SemEval Task 1: Semantic Textual Relatedness for African and Asian Languages
We present the first shared task on Semantic Textual Relatedness (STR). While earlier shared tasks primarily focused on semantic similarity, we instead investigate the broader phenomenon of semantic relatedness across 14 languages: Afrikaans, Algerian Arabic, Amharic, English, Hausa, Hindi, Indonesian, Kinyarwanda, Marathi, Moroccan Arabic, Modern Standard Arabic, Punjabi, Spanish, and Telugu. These languages originate from five distinct language families and are predominantly spoken in Africa and Asia -- regions characterised by the relatively limited availability of NLP resources.

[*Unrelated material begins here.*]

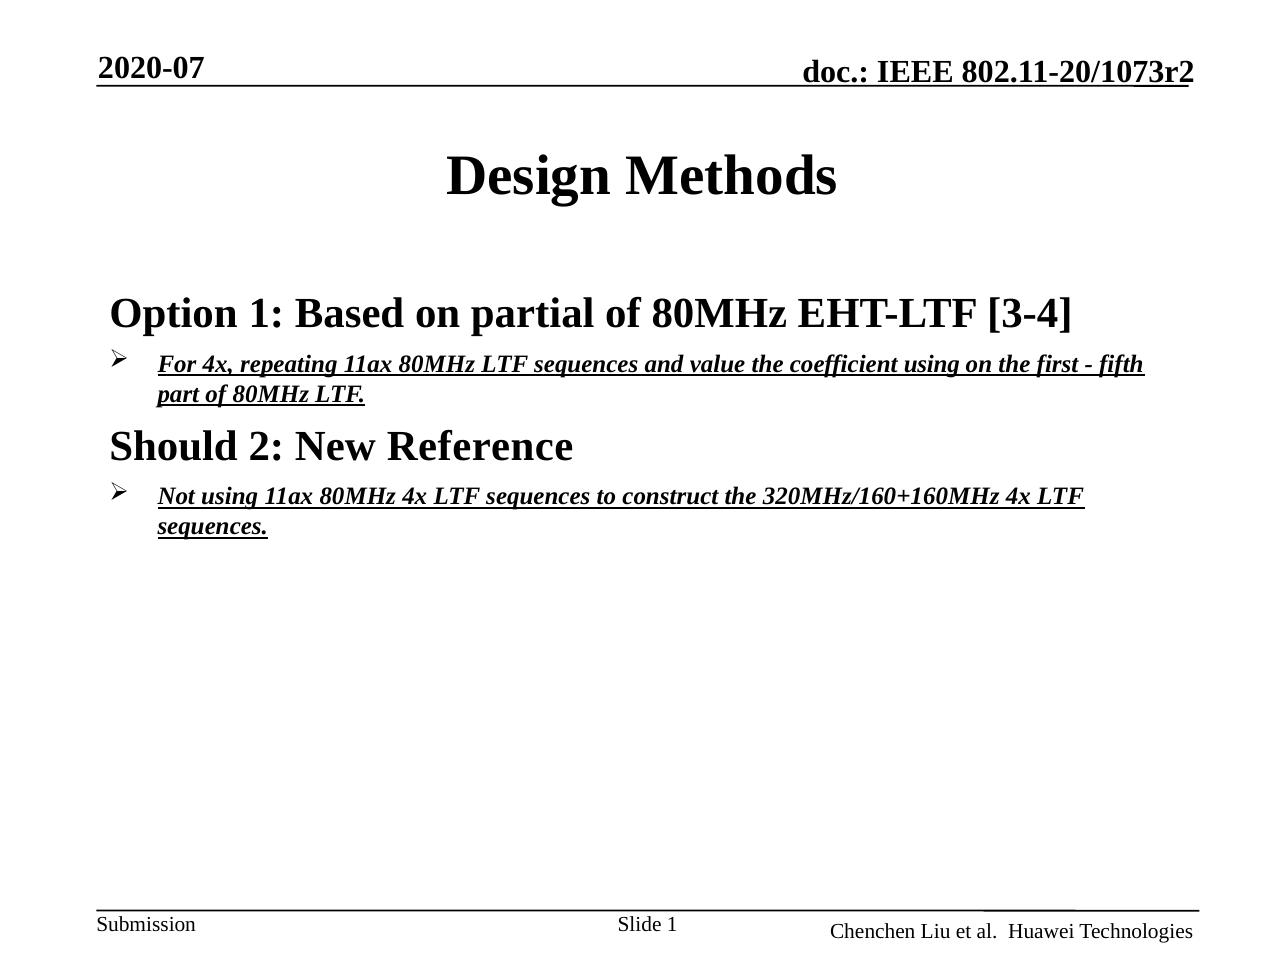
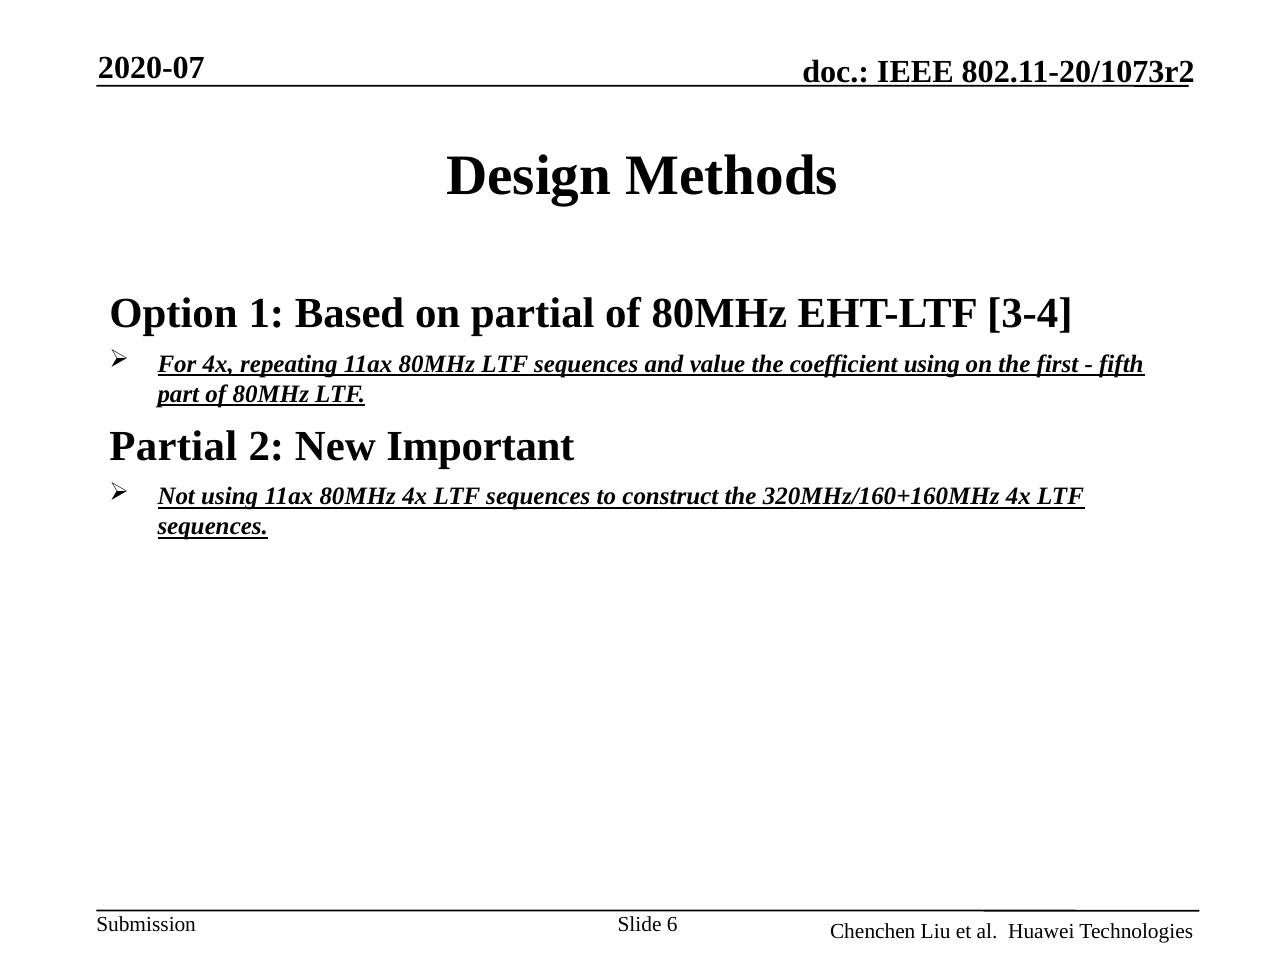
Should at (174, 446): Should -> Partial
Reference: Reference -> Important
Slide 1: 1 -> 6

Each instance in the datasets is a sentence pair associated with a score that represents the degree of semantic textual relatedness between the two sentences. Participating systems were asked to rank sentence pairs by their closeness in meaning (i.e., their degree of semantic relatedness) in the 14 languages in three main tracks: (a) supervised, (b) unsupervised, and (c) crosslingual. The task attracted 163 participants. We received 70 submissions in total (across all tasks) from 51 different teams, and 38 system description papers. We report on the best-performing systems as well as the most common and the most effective approaches for the three different tracks.